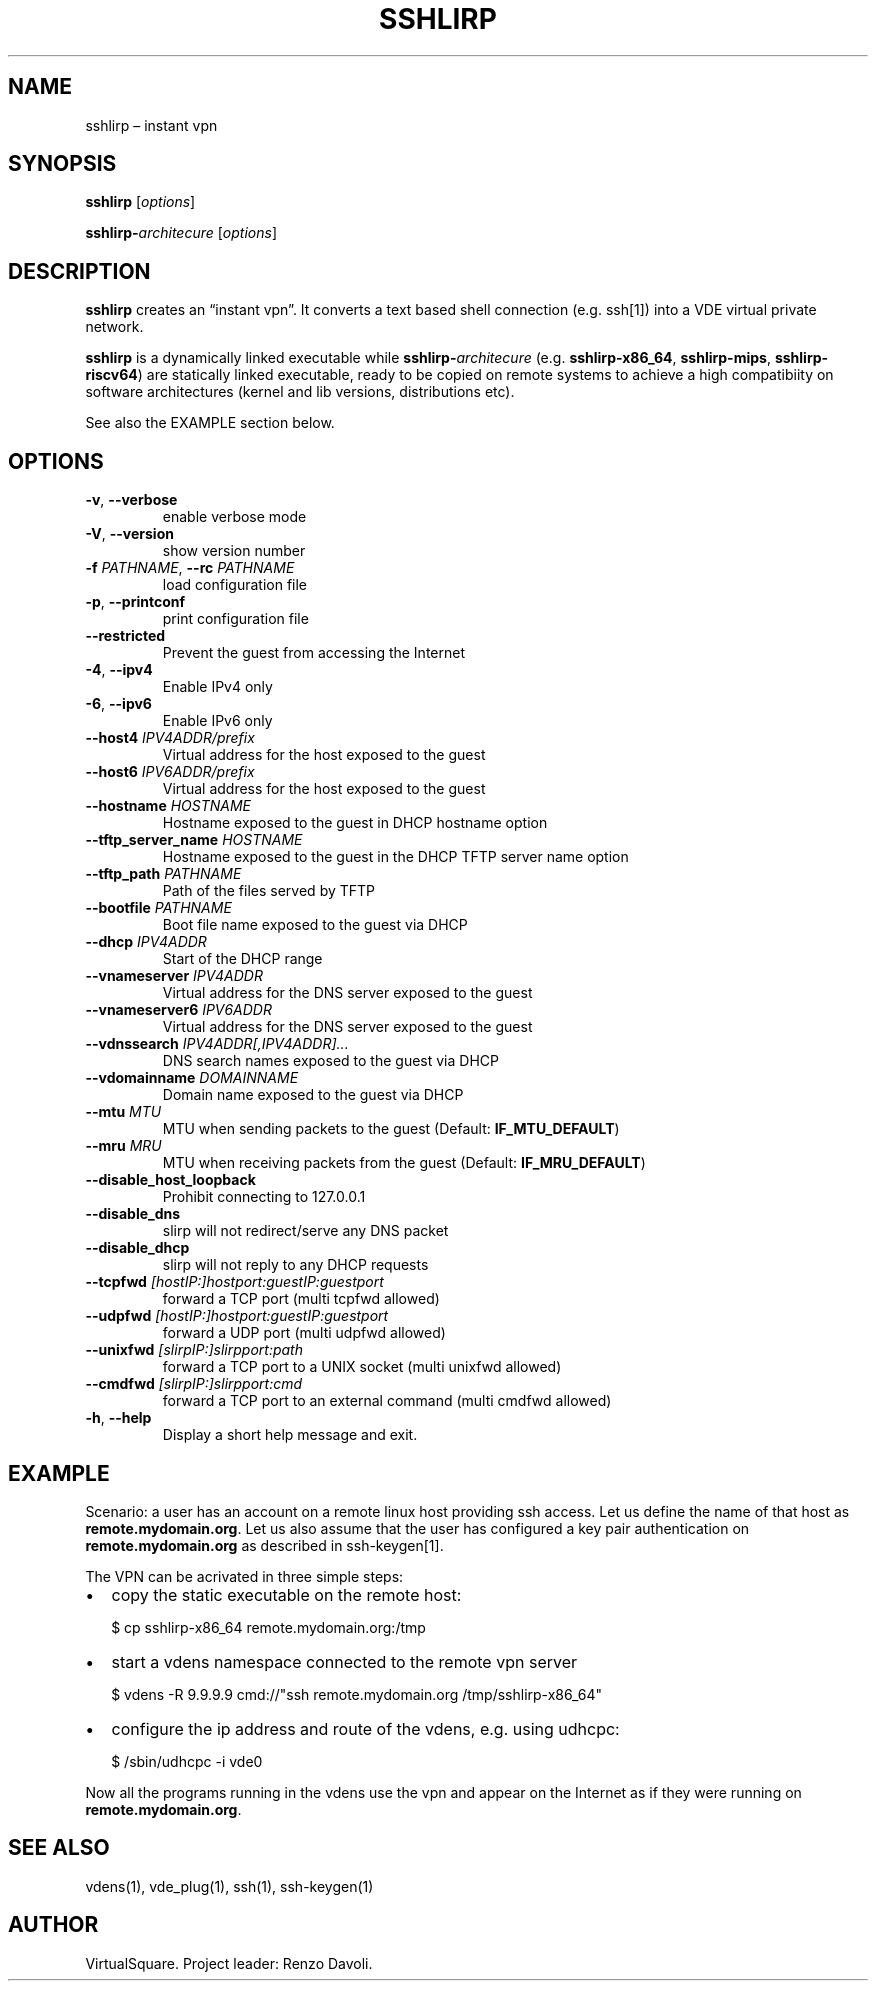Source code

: .\" Copyright (C) 2024 VirtualSquare. Project Leader: Renzo Davoli
.\"
.\" This is free documentation; you can redistribute it and/or
.\" modify it under the terms of the GNU General Public License,
.\" as published by the Free Software Foundation, either version 2
.\" of the License, or (at your option) any later version.
.\"
.\" The GNU General Public License's references to "object code"
.\" and "executables" are to be interpreted as the output of any
.\" document formatting or typesetting system, including
.\" intermediate and printed output.
.\"
.\" This manual is distributed in the hope that it will be useful,
.\" but WITHOUT ANY WARRANTY; without even the implied warranty of
.\" MERCHANTABILITY or FITNESS FOR A PARTICULAR PURPOSE.  See the
.\" GNU General Public License for more details.
.\"
.\" You should have received a copy of the GNU General Public
.\" License along with this manual; if not, write to the Free
.\" Software Foundation, Inc., 51 Franklin St, Fifth Floor, Boston,
.\" MA 02110-1301 USA.
.\"
.\" Automatically generated by Pandoc 3.1.11
.\"
.TH "SSHLIRP" "1" "February 2024" "VirtualSquare" "General Commands Manual"
.SH NAME
sshlirp \[en] instant vpn
.SH SYNOPSIS
\f[CB]sshlirp\f[R] [\f[I]options\f[R]]
.PP
\f[CB]sshlirp\-\f[R]\f[I]architecure\f[R] [\f[I]options\f[R]]
.SH DESCRIPTION
\f[CB]sshlirp\f[R] creates an \[lq]instant vpn\[rq].
It converts a text based shell connection (e.g.\ ssh[1]) into a VDE
virtual private network.
.PP
\f[CB]sshlirp\f[R] is a dynamically linked executable while
\f[CB]sshlirp\-\f[R]\f[I]architecure\f[R]
(e.g.\ \f[CB]sshlirp\-x86_64\f[R], \f[CB]sshlirp\-mips\f[R],
\f[CB]sshlirp\-riscv64\f[R]) are statically linked executable, ready to
be copied on remote systems to achieve a high compatibiity on software
architectures (kernel and lib versions, distributions etc).
.PP
See also the EXAMPLE section below.
.SH OPTIONS
.TP
\f[CB]\-v\f[R], \f[CB]\-\-verbose\f[R]
enable verbose mode
.TP
\f[CB]\-V\f[R], \f[CB]\-\-version\f[R]
show version number
.TP
\f[CB]\-f\f[R] \f[I]PATHNAME\f[R], \f[CB]\-\-rc\f[R] \f[I]PATHNAME\f[R]
load configuration file
.TP
\f[CB]\-p\f[R], \f[CB]\-\-printconf\f[R]
print configuration file
.TP
\f[CB]\-\-restricted\f[R]
Prevent the guest from accessing the Internet
.TP
\f[CB]\-4\f[R], \f[CB]\-\-ipv4\f[R]
Enable IPv4 only
.TP
\f[CB]\-6\f[R], \f[CB]\-\-ipv6\f[R]
Enable IPv6 only
.TP
\f[CB]\-\-host4\f[R] \f[I]IPV4ADDR/prefix\f[R]
Virtual address for the host exposed to the guest
.TP
\f[CB]\-\-host6\f[R] \f[I]IPV6ADDR/prefix\f[R]
Virtual address for the host exposed to the guest
.TP
\f[CB]\-\-hostname\f[R] \f[I]HOSTNAME\f[R]
Hostname exposed to the guest in DHCP hostname option
.TP
\f[CB]\-\-tftp_server_name\f[R] \f[I]HOSTNAME\f[R]
Hostname exposed to the guest in the DHCP TFTP server name option
.TP
\f[CB]\-\-tftp_path\f[R] \f[I]PATHNAME\f[R]
Path of the files served by TFTP
.TP
\f[CB]\-\-bootfile\f[R] \f[I]PATHNAME\f[R]
Boot file name exposed to the guest via DHCP
.TP
\f[CB]\-\-dhcp\f[R] \f[I]IPV4ADDR\f[R]
Start of the DHCP range
.TP
\f[CB]\-\-vnameserver\f[R] \f[I]IPV4ADDR\f[R]
Virtual address for the DNS server exposed to the guest
.TP
\f[CB]\-\-vnameserver6\f[R] \f[I]IPV6ADDR\f[R]
Virtual address for the DNS server exposed to the guest
.TP
\f[CB]\-\-vdnssearch\f[R] \f[I]IPV4ADDR[,IPV4ADDR]\&...\f[R]
DNS search names exposed to the guest via DHCP
.TP
\f[CB]\-\-vdomainname\f[R] \f[I]DOMAINNAME\f[R]
Domain name exposed to the guest via DHCP
.TP
\f[CB]\-\-mtu\f[R] \f[I]MTU\f[R]
MTU when sending packets to the guest (Default:
\f[CB]IF_MTU_DEFAULT\f[R])
.TP
\f[CB]\-\-mru\f[R] \f[I]MRU\f[R]
MTU when receiving packets from the guest (Default:
\f[CB]IF_MRU_DEFAULT\f[R])
.TP
\f[CB]\-\-disable_host_loopback\f[R]
Prohibit connecting to 127.0.0.1
.TP
\f[CB]\-\-disable_dns\f[R]
slirp will not redirect/serve any DNS packet
.TP
\f[CB]\-\-disable_dhcp\f[R]
slirp will not reply to any DHCP requests
.TP
\f[CB]\-\-tcpfwd\f[R] \f[I][hostIP:]hostport:guestIP:guestport\f[R]
forward a TCP port (multi tcpfwd allowed)
.TP
\f[CB]\-\-udpfwd\f[R] \f[I][hostIP:]hostport:guestIP:guestport\f[R]
forward a UDP port (multi udpfwd allowed)
.TP
\f[CB]\-\-unixfwd\f[R] \f[I][slirpIP:]slirpport:path\f[R]
forward a TCP port to a UNIX socket (multi unixfwd allowed)
.TP
\f[CB]\-\-cmdfwd\f[R] \f[I][slirpIP:]slirpport:cmd\f[R]
forward a TCP port to an external command (multi cmdfwd allowed)
.TP
\f[CB]\-h\f[R], \f[CB]\-\-help\f[R]
Display a short help message and exit.
.SH EXAMPLE
Scenario: a user has an account on a remote linux host providing ssh
access.
Let us define the name of that host as \f[CB]remote.mydomain.org\f[R].
Let us also assume that the user has configured a key pair
authentication on \f[CB]remote.mydomain.org\f[R] as described in
ssh\-keygen[1].
.PP
The VPN can be acrivated in three simple steps:
.IP \[bu] 2
copy the static executable on the remote host:
.IP
.EX
$ cp sshlirp\-x86_64 remote.mydomain.org:/tmp
.EE
.IP \[bu] 2
start a vdens namespace connected to the remote vpn server
.IP
.EX
$ vdens \-R 9.9.9.9 cmd://\[dq]ssh remote.mydomain.org /tmp/sshlirp\-x86_64\[dq]
.EE
.IP \[bu] 2
configure the ip address and route of the vdens, e.g.\ using udhcpc:
.IP
.EX
$ /sbin/udhcpc \-i vde0
.EE
.PP
Now all the programs running in the vdens use the vpn and appear on the
Internet as if they were running on \f[CB]remote.mydomain.org\f[R].
.SH SEE ALSO
vdens(1), vde_plug(1), ssh(1), ssh\-keygen(1)
.SH AUTHOR
VirtualSquare.
Project leader: Renzo Davoli.
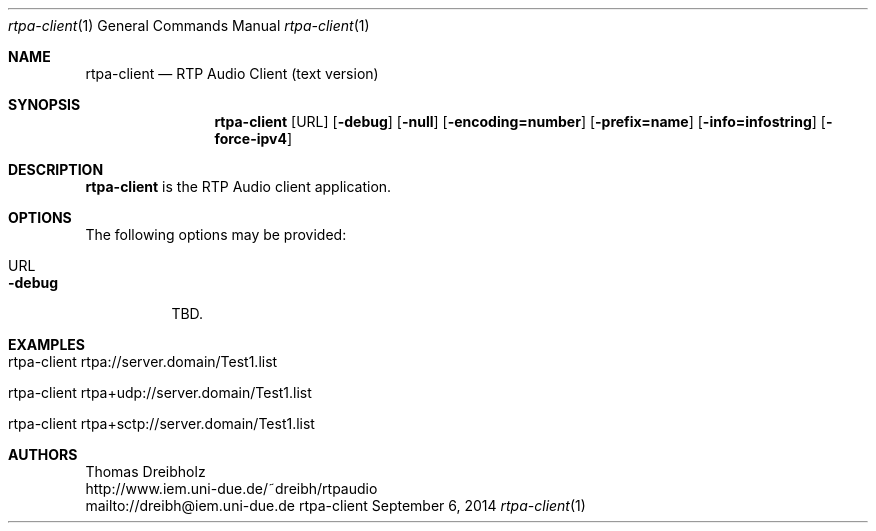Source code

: .\" ##########################################################################
.\" ####                                                                  ####
.\" ####                      RTP Audio Server Project                    ####
.\" ####                    ============================                  ####
.\" ####                                                                  ####
.\" #### RTP Audio Client Manpage                                         ####
.\" ####                                                                  ####
.\" ####           Copyright (C) 1999-2017 by Thomas Dreibholz            ####
.\" ####                                                                  ####
.\" #### Contact:                                                         ####
.\" ####    EMail: dreibh@iem.uni-due.de                                  ####
.\" ####    WWW:   http://www.iem.uni-due.de/~dreibh/rtpaudio             ####
.\" ####                                                                  ####
.\" #### ---------------------------------------------------------------- ####
.\" ####                                                                  ####
.\" #### This program is free software: you can redistribute it and/or    ####
.\" #### modify it under the terms of the GNU General Public License as   ####
.\" #### published by the Free Software Foundation, either version 3 of   ####
.\" #### the License, or (at your option) any later version.              ####
.\" ####                                                                  ####
.\" #### This program is distributed in the hope that it will be useful,  ####
.\" #### but WITHOUT ANY WARRANTY; without even the implied warranty of   ####
.\" #### MERCHANTABILITY or FITNESS FOR A PARTICULAR PURPOSE.  See the    ####
.\" #### GNU General Public License for more details.                     ####
.\" ####                                                                  ####
.\" #### You should have received a copy of the GNU General Public        ####
.\" #### License along with this program.  If not, see                    ####
.\" #### <http://www.gnu.org/licenses/>.                                  ####
.\" ####                                                                  ####
.\" ##########################################################################
.\" $Id$
.\"
.\" ###### Setup ############################################################
.Dd September 6, 2014
.Dt rtpa-client 1
.Os rtpa-client
.\" ###### Name #############################################################
.Sh NAME
.Nm rtpa-client
.Nd RTP Audio Client (text version)
.\" ###### Synopsis #########################################################
.Sh SYNOPSIS
.Nm rtpa-client
.Op URL
.Op Fl debug
.Op Fl null
.Op Fl encoding=number
.Op Fl prefix=name
.Op Fl info=infostring
.Op Fl force-ipv4
.\" ###### Description ######################################################
.Sh DESCRIPTION
.Nm rtpa-client
is the RTP Audio client application.
.Pp
.\" ###### Arguments ########################################################
.Sh OPTIONS
The following options may be provided:
.Bl -tag -width indent
.It URL
.It Fl debug
TBD.
.El
.\" ###### Arguments ########################################################
.Sh EXAMPLES
.Bl -tag -width indent
.It rtpa-client rtpa://server.domain/Test1.list
.It rtpa-client rtpa+udp://server.domain/Test1.list
.It rtpa-client rtpa+sctp://server.domain/Test1.list
.El
.\" ###### Authors ##########################################################
.Sh AUTHORS
Thomas Dreibholz
.br
http://www.iem.uni-due.de/~dreibh/rtpaudio
.br
mailto://dreibh@iem.uni-due.de
.br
______________________________
Brief: The answer should be nothing but the number of lines in this data that include "redistribute".

Solution to this problem: 2